Dan sat stunned, not quite believing it. Without saying a word he got up and walked to the door.

The woman's hands flowed over his back. She was an artist. Slowly she stripped the tension from his shoulders and loosened his lower back. Whatever his secretary paid her, it wasn't enough. Kenji was in the wintertime conference room that was something of a sunroom, a library, and a good place for a drink. It contained a collapsible massage table that he was beginning to use with regularity.

Nothing, not even the best massage, brought his stress level to normal, but it was an improvement over a back full of violin-string muscles. His enemies were everywhere, poking into everything. Blowing up the mine was only a temporary measure and would set back research immensely because now they had no volume of effluent on which to run their tests. And a ghost was stirring in the grave, thanks to Dan Young.

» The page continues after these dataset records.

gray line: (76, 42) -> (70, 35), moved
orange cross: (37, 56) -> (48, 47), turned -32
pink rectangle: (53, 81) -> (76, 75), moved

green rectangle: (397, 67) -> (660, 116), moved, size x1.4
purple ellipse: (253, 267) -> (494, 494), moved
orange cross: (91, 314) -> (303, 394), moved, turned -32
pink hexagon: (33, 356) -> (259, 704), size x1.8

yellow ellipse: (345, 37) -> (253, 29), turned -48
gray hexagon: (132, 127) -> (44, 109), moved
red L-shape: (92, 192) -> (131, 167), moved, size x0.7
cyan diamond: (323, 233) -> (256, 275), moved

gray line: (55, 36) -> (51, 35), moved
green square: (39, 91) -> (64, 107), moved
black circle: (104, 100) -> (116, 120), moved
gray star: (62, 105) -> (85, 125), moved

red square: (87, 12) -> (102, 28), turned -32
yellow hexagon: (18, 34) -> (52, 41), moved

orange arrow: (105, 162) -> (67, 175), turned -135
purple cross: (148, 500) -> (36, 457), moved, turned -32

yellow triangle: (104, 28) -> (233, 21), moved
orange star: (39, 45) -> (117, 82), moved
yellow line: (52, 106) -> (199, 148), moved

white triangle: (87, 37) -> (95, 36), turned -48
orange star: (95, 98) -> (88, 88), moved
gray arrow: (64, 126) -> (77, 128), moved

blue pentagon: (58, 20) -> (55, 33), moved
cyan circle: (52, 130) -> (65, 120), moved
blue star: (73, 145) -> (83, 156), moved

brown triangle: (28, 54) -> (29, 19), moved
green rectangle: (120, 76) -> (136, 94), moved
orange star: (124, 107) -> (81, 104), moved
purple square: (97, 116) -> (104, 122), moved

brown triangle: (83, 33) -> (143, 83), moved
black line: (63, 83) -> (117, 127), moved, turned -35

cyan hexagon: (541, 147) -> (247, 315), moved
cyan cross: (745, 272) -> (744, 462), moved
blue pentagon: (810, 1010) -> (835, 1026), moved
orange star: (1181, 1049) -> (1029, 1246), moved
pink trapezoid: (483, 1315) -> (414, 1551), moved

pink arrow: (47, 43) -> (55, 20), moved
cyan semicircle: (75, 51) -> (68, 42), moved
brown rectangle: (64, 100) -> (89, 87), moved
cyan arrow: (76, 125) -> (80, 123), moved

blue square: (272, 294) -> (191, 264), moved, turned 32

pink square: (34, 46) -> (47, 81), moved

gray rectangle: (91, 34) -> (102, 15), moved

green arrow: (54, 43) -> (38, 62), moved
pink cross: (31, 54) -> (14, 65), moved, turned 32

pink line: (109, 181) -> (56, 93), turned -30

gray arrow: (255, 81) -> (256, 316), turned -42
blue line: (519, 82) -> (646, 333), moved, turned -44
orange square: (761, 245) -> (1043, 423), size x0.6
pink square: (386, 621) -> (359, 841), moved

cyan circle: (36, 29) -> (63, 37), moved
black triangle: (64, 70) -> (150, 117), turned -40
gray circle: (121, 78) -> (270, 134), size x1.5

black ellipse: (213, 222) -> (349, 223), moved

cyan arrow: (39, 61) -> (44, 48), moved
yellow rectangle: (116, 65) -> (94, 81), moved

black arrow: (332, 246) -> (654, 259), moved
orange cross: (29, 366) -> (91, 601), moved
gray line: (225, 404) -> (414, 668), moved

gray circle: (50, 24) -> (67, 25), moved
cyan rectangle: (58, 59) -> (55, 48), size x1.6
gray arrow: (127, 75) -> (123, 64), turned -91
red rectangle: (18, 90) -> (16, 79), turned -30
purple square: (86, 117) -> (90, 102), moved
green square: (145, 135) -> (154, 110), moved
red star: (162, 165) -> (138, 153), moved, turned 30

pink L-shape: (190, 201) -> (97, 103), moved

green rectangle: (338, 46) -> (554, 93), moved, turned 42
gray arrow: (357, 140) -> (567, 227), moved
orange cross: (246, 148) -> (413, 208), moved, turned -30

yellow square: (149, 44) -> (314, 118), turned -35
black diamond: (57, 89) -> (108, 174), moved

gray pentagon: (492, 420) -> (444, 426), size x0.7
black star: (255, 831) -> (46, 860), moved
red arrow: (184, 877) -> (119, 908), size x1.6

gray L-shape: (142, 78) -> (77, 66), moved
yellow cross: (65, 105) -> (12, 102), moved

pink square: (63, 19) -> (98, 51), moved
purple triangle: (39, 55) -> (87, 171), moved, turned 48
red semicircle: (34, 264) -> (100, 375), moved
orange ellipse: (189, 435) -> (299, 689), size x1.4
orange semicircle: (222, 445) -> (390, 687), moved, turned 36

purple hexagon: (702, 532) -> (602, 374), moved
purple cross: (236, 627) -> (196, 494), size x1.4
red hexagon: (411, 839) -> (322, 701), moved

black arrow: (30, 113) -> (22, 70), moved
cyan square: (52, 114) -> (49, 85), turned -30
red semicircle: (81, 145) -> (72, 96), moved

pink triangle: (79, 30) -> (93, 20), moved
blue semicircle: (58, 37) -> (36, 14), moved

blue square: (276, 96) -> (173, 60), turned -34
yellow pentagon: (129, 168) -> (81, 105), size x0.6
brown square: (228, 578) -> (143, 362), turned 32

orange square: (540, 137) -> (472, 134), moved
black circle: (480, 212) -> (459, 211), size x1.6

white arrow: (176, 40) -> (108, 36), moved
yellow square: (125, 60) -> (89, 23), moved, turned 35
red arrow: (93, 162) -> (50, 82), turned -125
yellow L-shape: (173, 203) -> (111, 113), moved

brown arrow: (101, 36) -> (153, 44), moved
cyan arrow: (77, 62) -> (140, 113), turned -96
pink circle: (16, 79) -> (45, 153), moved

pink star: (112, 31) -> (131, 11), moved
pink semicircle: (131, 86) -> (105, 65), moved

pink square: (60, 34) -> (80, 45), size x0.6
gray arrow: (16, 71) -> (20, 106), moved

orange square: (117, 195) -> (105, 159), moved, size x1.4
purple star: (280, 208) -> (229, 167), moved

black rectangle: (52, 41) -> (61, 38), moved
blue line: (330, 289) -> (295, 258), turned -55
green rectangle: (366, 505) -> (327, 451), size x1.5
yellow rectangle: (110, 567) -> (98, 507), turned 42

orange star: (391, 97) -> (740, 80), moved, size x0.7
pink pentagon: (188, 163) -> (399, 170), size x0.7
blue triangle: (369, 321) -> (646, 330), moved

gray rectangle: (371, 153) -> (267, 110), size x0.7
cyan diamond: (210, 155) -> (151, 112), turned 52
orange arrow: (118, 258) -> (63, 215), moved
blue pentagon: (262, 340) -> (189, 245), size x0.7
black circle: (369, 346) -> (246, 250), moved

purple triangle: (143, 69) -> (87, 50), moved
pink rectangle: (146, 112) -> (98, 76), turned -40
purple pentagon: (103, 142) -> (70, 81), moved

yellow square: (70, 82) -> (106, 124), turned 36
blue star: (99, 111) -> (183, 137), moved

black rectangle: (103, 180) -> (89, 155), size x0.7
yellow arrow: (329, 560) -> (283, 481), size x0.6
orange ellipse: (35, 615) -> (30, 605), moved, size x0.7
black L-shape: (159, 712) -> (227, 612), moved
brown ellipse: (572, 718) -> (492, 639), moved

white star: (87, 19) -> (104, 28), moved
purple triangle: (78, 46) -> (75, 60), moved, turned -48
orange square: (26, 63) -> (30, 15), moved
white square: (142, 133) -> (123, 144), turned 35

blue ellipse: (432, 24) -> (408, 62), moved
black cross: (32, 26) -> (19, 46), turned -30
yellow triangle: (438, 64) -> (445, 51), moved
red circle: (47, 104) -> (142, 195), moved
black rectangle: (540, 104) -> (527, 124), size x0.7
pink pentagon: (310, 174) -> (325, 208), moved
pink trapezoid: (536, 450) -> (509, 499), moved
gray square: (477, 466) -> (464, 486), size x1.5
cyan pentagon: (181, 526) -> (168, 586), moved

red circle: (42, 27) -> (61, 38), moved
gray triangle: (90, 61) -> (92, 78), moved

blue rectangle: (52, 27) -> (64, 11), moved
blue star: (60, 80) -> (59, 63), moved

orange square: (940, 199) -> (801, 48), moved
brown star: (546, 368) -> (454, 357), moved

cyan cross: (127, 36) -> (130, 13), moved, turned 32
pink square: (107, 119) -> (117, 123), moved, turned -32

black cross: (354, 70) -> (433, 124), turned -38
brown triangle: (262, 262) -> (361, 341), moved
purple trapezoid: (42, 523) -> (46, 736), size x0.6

Hans Groiter entered the sunroom and dismissed the masseuse.

"He was in the mine," Kenji said. "Do you suppose he found the body?"

Groiter didn't bother telling him that if he did, it was headless.

"I hid it well."

"They're going to look into it. I guarantee you that."

"Let them investigate. There's a mountain of rock in the way. And we took everything out, including the photographer's body."

"You took the body out without my authorization?"

"Yeah. But you don't want to be involved in the details. You're better off not knowing."

"Who else knows?"

"Only those who absolutely need to know. You're safe. Relax."

"Don't tell me to relax. I told you to stop them. Since that time you've accomplished nothing. They have come onto Amada land, forced us to derail a major project, and set us months behind. They're going to cost us hundreds of millions and you tell me to relax."

''It takes time. We will get Maria Fischer. That will divert him, and we'll know everything they know."

Groiter's threat about the photographer's body was only implied, but it was just beneath the surface of his words. Of course Hans wanted Kenji to believe that if something should happen to him, the people who "needed to know" about the photographer's body might pay a visit to the sheriff. When the time was right, he would deal with Groiter. Probably send him off to the South Seas with a nice pension that would disappear if the photographer didn't stay buried. Right now the unnerving uncertainty was good for both of them.